Prompt: Collect every line in the entries below that contains the string "Usability". Case counts.

(Source text of formatted documents)
------------------------------------

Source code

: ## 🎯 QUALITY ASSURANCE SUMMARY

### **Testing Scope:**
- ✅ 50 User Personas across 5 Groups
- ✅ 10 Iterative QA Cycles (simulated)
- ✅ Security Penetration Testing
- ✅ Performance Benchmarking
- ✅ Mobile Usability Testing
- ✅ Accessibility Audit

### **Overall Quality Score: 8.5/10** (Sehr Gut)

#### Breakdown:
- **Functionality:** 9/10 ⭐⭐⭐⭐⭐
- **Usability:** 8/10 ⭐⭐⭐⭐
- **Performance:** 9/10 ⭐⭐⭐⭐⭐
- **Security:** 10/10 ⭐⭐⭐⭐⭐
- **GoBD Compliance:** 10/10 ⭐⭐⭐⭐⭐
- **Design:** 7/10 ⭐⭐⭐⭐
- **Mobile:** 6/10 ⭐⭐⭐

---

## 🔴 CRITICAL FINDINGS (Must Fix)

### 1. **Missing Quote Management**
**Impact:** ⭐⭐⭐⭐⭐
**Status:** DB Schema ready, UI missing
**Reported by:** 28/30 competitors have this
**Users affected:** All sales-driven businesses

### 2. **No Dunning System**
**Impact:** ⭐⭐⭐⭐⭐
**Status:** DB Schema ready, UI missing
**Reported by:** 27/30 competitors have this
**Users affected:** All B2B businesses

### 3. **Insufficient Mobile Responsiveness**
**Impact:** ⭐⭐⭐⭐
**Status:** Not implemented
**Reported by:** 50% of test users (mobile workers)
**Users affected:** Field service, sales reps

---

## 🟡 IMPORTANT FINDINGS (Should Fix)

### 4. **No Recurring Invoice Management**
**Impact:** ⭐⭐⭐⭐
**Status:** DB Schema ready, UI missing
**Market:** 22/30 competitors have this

------------------------------------

Answer area:
- ✅ Mobile Usability Testing
- **Usability:** 8/10 ⭐⭐⭐⭐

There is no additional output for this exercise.